» **About this exercise**: For each record below, write an exact copy.

[Items from a data source]
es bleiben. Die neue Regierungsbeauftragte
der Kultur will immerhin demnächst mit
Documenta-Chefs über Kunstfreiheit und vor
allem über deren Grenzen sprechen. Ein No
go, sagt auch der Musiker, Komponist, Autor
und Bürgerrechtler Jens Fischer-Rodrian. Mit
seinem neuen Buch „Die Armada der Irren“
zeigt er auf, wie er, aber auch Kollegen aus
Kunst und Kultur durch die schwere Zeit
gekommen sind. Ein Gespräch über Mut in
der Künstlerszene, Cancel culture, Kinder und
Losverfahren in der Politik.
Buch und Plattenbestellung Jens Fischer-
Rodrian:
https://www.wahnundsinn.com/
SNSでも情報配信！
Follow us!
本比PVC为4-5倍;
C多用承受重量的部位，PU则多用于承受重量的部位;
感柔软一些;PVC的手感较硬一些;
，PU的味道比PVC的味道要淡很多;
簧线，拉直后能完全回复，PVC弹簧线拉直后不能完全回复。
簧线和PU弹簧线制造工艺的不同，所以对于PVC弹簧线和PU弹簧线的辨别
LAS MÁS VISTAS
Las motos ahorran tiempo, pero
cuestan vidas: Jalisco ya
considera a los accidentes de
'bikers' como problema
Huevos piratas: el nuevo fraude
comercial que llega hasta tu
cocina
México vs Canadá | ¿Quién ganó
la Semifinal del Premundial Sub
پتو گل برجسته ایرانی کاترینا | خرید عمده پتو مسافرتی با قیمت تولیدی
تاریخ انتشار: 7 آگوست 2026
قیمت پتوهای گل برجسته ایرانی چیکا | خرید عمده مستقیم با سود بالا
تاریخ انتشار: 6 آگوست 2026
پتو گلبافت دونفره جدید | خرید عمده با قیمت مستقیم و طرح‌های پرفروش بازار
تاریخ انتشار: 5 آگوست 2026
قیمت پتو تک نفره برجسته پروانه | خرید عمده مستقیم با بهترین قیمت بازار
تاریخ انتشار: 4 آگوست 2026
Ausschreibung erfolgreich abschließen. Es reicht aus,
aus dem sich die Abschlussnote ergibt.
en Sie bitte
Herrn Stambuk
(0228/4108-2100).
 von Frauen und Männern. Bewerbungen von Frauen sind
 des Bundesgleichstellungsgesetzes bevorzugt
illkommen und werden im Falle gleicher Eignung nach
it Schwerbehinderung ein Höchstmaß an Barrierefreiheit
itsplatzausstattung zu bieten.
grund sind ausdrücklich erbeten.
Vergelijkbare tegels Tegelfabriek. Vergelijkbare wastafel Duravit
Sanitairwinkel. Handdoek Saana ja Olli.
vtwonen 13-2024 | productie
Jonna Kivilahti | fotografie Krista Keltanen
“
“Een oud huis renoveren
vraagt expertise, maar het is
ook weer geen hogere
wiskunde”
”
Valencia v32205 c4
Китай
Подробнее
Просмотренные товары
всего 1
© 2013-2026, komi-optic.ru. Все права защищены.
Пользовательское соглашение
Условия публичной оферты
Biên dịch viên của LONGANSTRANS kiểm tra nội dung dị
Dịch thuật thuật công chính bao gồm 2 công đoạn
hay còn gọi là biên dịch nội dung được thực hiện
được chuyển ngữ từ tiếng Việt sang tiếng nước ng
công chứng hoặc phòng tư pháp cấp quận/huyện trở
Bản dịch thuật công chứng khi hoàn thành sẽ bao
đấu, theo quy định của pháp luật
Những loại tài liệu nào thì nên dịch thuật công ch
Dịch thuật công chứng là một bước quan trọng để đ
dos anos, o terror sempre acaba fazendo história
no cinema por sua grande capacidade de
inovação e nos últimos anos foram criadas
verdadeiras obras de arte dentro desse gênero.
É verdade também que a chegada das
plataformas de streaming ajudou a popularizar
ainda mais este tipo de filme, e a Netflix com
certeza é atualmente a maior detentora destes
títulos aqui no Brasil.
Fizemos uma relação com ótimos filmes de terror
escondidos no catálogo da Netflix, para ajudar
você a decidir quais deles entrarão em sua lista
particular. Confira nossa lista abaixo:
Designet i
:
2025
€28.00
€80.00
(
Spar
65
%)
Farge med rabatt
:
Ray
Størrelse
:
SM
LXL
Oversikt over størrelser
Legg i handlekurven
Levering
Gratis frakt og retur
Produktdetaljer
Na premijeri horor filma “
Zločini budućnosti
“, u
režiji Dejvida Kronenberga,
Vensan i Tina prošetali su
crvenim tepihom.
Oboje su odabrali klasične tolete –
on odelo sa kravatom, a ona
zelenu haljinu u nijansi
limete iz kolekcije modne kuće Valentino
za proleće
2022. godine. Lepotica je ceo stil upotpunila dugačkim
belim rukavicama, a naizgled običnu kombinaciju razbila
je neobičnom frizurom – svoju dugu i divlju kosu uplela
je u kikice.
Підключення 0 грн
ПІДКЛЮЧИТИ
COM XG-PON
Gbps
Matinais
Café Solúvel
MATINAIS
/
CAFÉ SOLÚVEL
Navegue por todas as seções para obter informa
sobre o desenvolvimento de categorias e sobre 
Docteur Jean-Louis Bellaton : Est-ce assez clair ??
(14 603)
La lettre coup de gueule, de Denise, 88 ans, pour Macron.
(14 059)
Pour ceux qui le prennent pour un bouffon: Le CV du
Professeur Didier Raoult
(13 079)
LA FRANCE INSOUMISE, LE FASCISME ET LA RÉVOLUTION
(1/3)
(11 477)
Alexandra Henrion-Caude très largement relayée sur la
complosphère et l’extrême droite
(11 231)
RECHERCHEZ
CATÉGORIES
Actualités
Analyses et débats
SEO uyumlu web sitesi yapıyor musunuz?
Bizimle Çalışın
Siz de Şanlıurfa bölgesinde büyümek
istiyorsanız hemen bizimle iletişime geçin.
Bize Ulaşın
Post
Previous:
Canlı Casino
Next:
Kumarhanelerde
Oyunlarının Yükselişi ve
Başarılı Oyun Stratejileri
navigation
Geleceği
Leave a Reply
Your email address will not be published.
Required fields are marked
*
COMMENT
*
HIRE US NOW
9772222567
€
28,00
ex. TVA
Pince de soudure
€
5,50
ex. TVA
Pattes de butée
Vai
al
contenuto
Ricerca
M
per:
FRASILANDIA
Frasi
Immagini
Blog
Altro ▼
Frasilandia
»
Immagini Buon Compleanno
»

» **Result for this exercise**:
es bleiben. Die neue Regierungsbeauftragte
der Kultur will immerhin demnächst mit
Documenta-Chefs über Kunstfreiheit und vor
allem über deren Grenzen sprechen. Ein No
go, sagt auch der Musiker, Komponist, Autor
und Bürgerrechtler Jens Fischer-Rodrian. Mit
seinem neuen Buch „Die Armada der Irren“
zeigt er auf, wie er, aber auch Kollegen aus
Kunst und Kultur durch die schwere Zeit
gekommen sind. Ein Gespräch über Mut in
der Künstlerszene, Cancel culture, Kinder und
Losverfahren in der Politik.
Buch und Plattenbestellung Jens Fischer-
Rodrian:
https://www.wahnundsinn.com/
SNSでも情報配信！
Follow us!
本比PVC为4-5倍;
C多用承受重量的部位，PU则多用于承受重量的部位;
感柔软一些;PVC的手感较硬一些;
，PU的味道比PVC的味道要淡很多;
簧线，拉直后能完全回复，PVC弹簧线拉直后不能完全回复。
簧线和PU弹簧线制造工艺的不同，所以对于PVC弹簧线和PU弹簧线的辨别
LAS MÁS VISTAS
Las motos ahorran tiempo, pero
cuestan vidas: Jalisco ya
considera a los accidentes de
'bikers' como problema
Huevos piratas: el nuevo fraude
comercial que llega hasta tu
cocina
México vs Canadá | ¿Quién ganó
la Semifinal del Premundial Sub
پتو گل برجسته ایرانی کاترینا | خرید عمده پتو مسافرتی با قیمت تولیدی
تاریخ انتشار: 7 آگوست 2026
قیمت پتوهای گل برجسته ایرانی چیکا | خرید عمده مستقیم با سود بالا
تاریخ انتشار: 6 آگوست 2026
پتو گلبافت دونفره جدید | خرید عمده با قیمت مستقیم و طرح‌های پرفروش بازار
تاریخ انتشار: 5 آگوست 2026
قیمت پتو تک نفره برجسته پروانه | خرید عمده مستقیم با بهترین قیمت بازار
تاریخ انتشار: 4 آگوست 2026
Ausschreibung erfolgreich abschließen. Es reicht aus,
aus dem sich die Abschlussnote ergibt.
en Sie bitte
Herrn Stambuk
(0228/4108-2100).
 von Frauen und Männern. Bewerbungen von Frauen sind
 des Bundesgleichstellungsgesetzes bevorzugt
illkommen und werden im Falle gleicher Eignung nach
it Schwerbehinderung ein Höchstmaß an Barrierefreiheit
itsplatzausstattung zu bieten.
grund sind ausdrücklich erbeten.
Vergelijkbare tegels Tegelfabriek. Vergelijkbare wastafel Duravit
Sanitairwinkel. Handdoek Saana ja Olli.
vtwonen 13-2024 | productie
Jonna Kivilahti | fotografie Krista Keltanen
“
“Een oud huis renoveren
vraagt expertise, maar het is
ook weer geen hogere
wiskunde”
”
Valencia v32205 c4
Китай
Подробнее
Просмотренные товары
всего 1
© 2013-2026, komi-optic.ru. Все права защищены.
Пользовательское соглашение
Условия публичной оферты
Biên dịch viên của LONGANSTRANS kiểm tra nội dung dị
Dịch thuật thuật công chính bao gồm 2 công đoạn
hay còn gọi là biên dịch nội dung được thực hiện
được chuyển ngữ từ tiếng Việt sang tiếng nước ng
công chứng hoặc phòng tư pháp cấp quận/huyện trở
Bản dịch thuật công chứng khi hoàn thành sẽ bao
đấu, theo quy định của pháp luật
Những loại tài liệu nào thì nên dịch thuật công ch
Dịch thuật công chứng là một bước quan trọng để đ
dos anos, o terror sempre acaba fazendo história
no cinema por sua grande capacidade de
inovação e nos últimos anos foram criadas
verdadeiras obras de arte dentro desse gênero.
É verdade também que a chegada das
plataformas de streaming ajudou a popularizar
ainda mais este tipo de filme, e a Netflix com
certeza é atualmente a maior detentora destes
títulos aqui no Brasil.
Fizemos uma relação com ótimos filmes de terror
escondidos no catálogo da Netflix, para ajudar
você a decidir quais deles entrarão em sua lista
particular. Confira nossa lista abaixo:
Designet i
:
2025
€28.00
€80.00
(
Spar
65
%)
Farge med rabatt
:
Ray
Størrelse
:
SM
LXL
Oversikt over størrelser
Legg i handlekurven
Levering
Gratis frakt og retur
Produktdetaljer
Na premijeri horor filma “
Zločini budućnosti
“, u
režiji Dejvida Kronenberga,
Vensan i Tina prošetali su
crvenim tepihom.
Oboje su odabrali klasične tolete –
on odelo sa kravatom, a ona
zelenu haljinu u nijansi
limete iz kolekcije modne kuće Valentino
za proleće
2022. godine. Lepotica je ceo stil upotpunila dugačkim
belim rukavicama, a naizgled običnu kombinaciju razbila
je neobičnom frizurom – svoju dugu i divlju kosu uplela
je u kikice.
Підключення 0 грн
ПІДКЛЮЧИТИ
COM XG-PON
Gbps
Matinais
Café Solúvel
MATINAIS
/
CAFÉ SOLÚVEL
Navegue por todas as seções para obter informa
sobre o desenvolvimento de categorias e sobre 
Docteur Jean-Louis Bellaton : Est-ce assez clair ??
(14 603)
La lettre coup de gueule, de Denise, 88 ans, pour Macron.
(14 059)
Pour ceux qui le prennent pour un bouffon: Le CV du
Professeur Didier Raoult
(13 079)
LA FRANCE INSOUMISE, LE FASCISME ET LA RÉVOLUTION
(1/3)
(11 477)
Alexandra Henrion-Caude très largement relayée sur la
complosphère et l’extrême droite
(11 231)
RECHERCHEZ
CATÉGORIES
Actualités
Analyses et débats
SEO uyumlu web sitesi yapıyor musunuz?
Bizimle Çalışın
Siz de Şanlıurfa bölgesinde büyümek
istiyorsanız hemen bizimle iletişime geçin.
Bize Ulaşın
Post
Previous:
Canlı Casino
Next:
Kumarhanelerde
Oyunlarının Yükselişi ve
Başarılı Oyun Stratejileri
navigation
Geleceği
Leave a Reply
Your email address will not be published.
Required fields are marked
*
COMMENT
*
HIRE US NOW
9772222567
€
28,00
ex. TVA
Pince de soudure
€
5,50
ex. TVA
Pattes de butée
Vai
al
contenuto
Ricerca
M
per:
FRASILANDIA
Frasi
Immagini
Blog
Altro ▼
Frasilandia
»
Immagini Buon Compleanno
»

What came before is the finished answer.